While melancholy lingers large, Automatic for the People wrestles with the positives and negatives surrounding the afterlife. On the arrestingly-titled ‘Try Not To Breathe’, Stipe attests he has, “lived a full life” while imploring, “I want you to remember” as Mills bathes the acoustics in warm organ. The juxtaposition is perfectly blended on ‘Sweetness Follows’, a song drenched in brutal grief (“ready to bury your father and your mother”) but allowing for cracks of sunlight to shine through the storm.

Alongside the album tracks came two of R.E.M.’s biggest and most recognisable singles. ‘Man on the Moon’, however, almost escaped the cut due to incomplete lyrics. With the deadline looming and Buck, Mills and Berry desperate for some words to match the track’s rollicking country drawl, Stipe took a few days off and drove around, the track blasting back in his car stereo. Two days later, he returned to the studio and sang the lyrics in one take.

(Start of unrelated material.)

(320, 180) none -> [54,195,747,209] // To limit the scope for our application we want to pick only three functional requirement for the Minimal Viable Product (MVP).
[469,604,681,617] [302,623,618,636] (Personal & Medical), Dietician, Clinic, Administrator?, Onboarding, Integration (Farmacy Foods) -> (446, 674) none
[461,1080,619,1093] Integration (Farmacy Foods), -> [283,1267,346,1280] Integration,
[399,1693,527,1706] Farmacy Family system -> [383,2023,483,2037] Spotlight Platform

Longtime fans of life-as-art comedian Andy Kaufman, ‘Man on the Moon’ places the controversial comic in hip Heaven, “goofin’ on Elvis” and “havin’ fun”. Elsewhere, if ever there was proof Automatic… was an album harbouring hope rather than hindrance, the startlingly direct ‘Everybody Hurts’ serves as a sincere plea to those who may have “had too much of this life.”

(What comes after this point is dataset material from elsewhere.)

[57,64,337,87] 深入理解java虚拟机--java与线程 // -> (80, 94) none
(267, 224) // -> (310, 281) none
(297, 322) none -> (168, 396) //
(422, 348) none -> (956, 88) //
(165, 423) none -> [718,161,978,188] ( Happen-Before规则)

If the latter’s exposure watered down its potency, the same can’t be said for the gorgeous, soulful ballads that bring the record to a close. ‘Nightswimming’ arrives first, a swirling, cyclical piano motif that’s beautiful in its simplicity, but embellished by Stipe’s twinkling nods to youthful indiscretions, as a cyclone of memories, regrets and hopes wash away. ‘Find the River’ is the thrilling finale, a long-time favourite of the band’s (the Hurculean harmonies provided by Mills and Berry are testament), it’s a song that cushions the impact of adulthood – sadness, loss, yearning, but hope, wisdom and accomplishment morph into a delicate acoustic arpeggio, breezy piano and Stipe’s own soaring brogue.

Hailed by anyone from Kurt Cobain to Tom Jones, Automatic… topped charts across the globe and swept up at the Grammy awards. The record’s more downbeat aesthetic temporarily labelled the band as dour and depressing, but the shackles would be removed as time went on. A series of underrated, but experimental, albums followed, as did the retirement of Berry, meaning a repeat of Automatic‘s voluminous popularity proved elusive. The only LPs closely linked are 2004’s sombre, but somnambulist, Around the Sun, and 2011’s chapter-closing Collapse Into Now.

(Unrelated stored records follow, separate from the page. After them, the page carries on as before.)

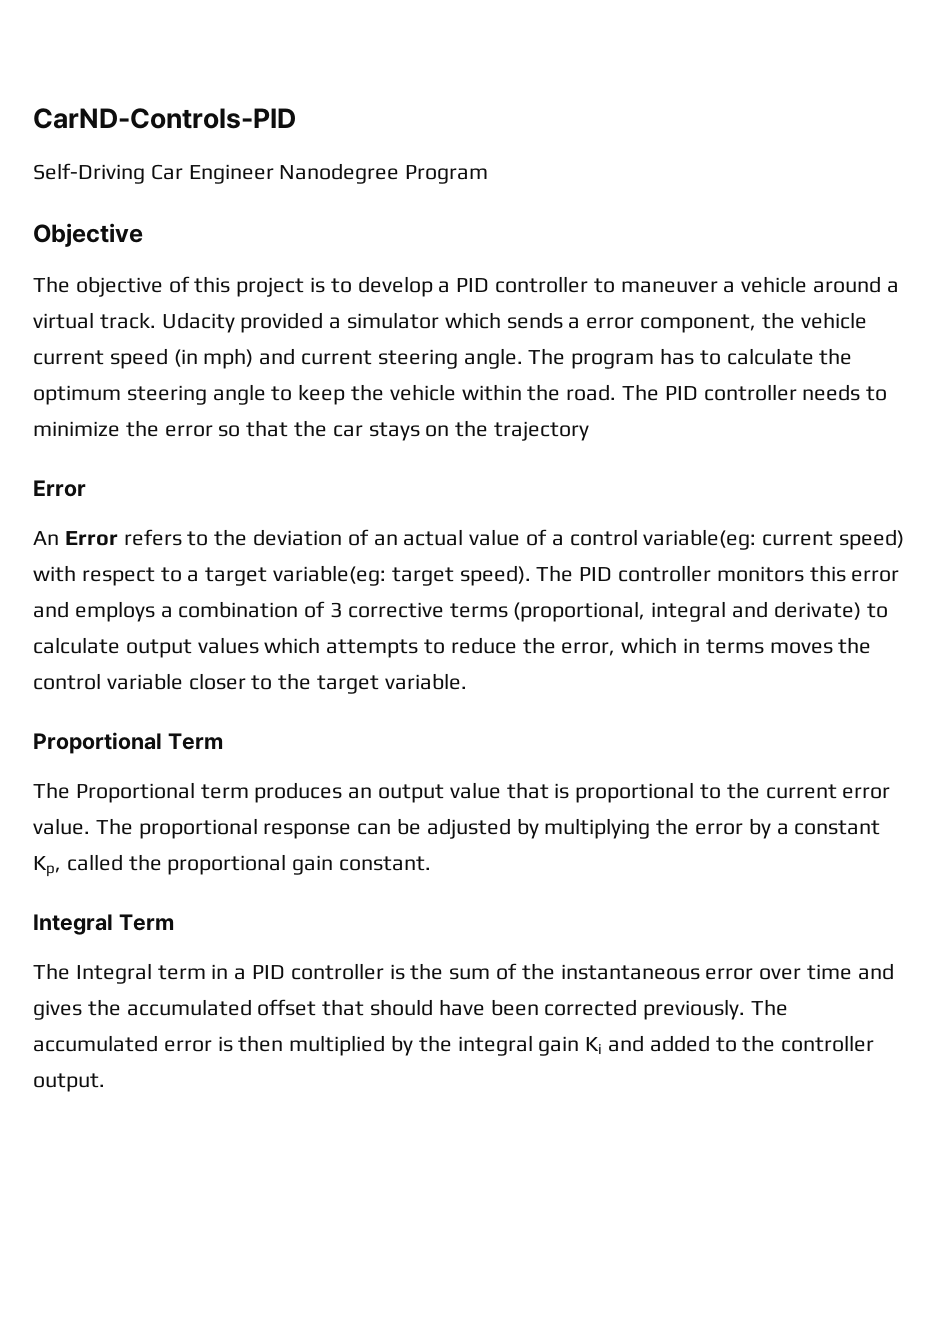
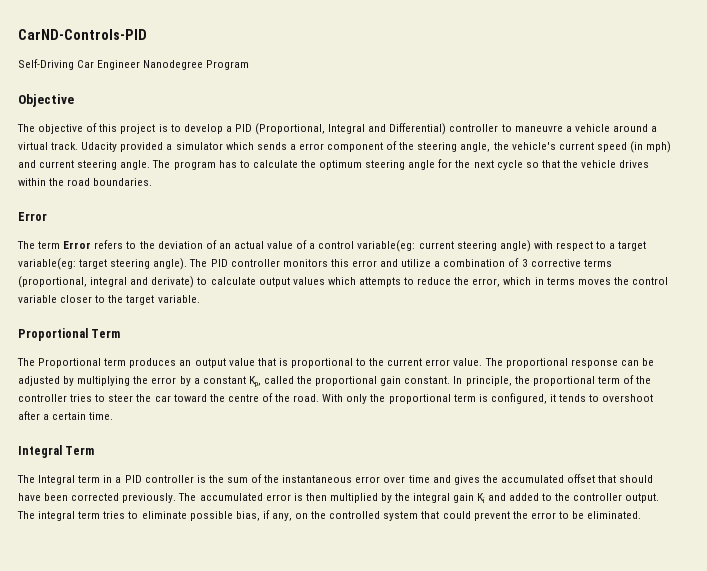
(490, 285) none -> [255,123,447,135] (Proportional, Integral and Differential)
[620,281,718,293] maneuver -> [514,125,563,132] maneuvre
[640,312,867,333] component, the vehicle -> [327,141,556,152] component of the steering angle, the vehicle's
[271,384,888,405] [33,420,590,441] to keep the vehicle within the road. The PID controller needs to minimize the error so that the car stays on the trajectory -> [438,159,650,170] [18,178,153,186] for the next cycle so that the vehicle drives within the road boundaries.
[33,531,59,545] An -> [17,241,61,249] The term
[839,529,905,550] speed) -> [456,240,531,252] steering angle)
[459,565,531,586] speed). -> [110,258,188,270] steering angle).
[74,601,155,622] employs -> [401,259,432,267] utilize
(432, 863) none -> [453,375,652,386] [18,393,654,404] [18,411,114,420] In principle, the proportional term of the controller tries to steer the car toward the centre of the road. With only the proportional term is configured, it tends to overshoot after a certain time.
(105, 1082) none -> [17,510,642,521] The integral term tries to eliminate possible bias, if any, on the controlled system that could prevent the error to be eliminated.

Automatic for the People quite rightly cemented R.E.M.’s place as one of music’s most important, ambitious and accomplished musicians. But it’s the messages within – of living life to the full before it’s swiftly stolen – that have provided it extra resonance. “I don’t recognise those guys now, but I’m sure proud of them,” says Buck today. “I think they did a good job.” Twenty-five years on, the band may not have lost their eternal modesty, but neither has Automatic… lost its eternal vindication.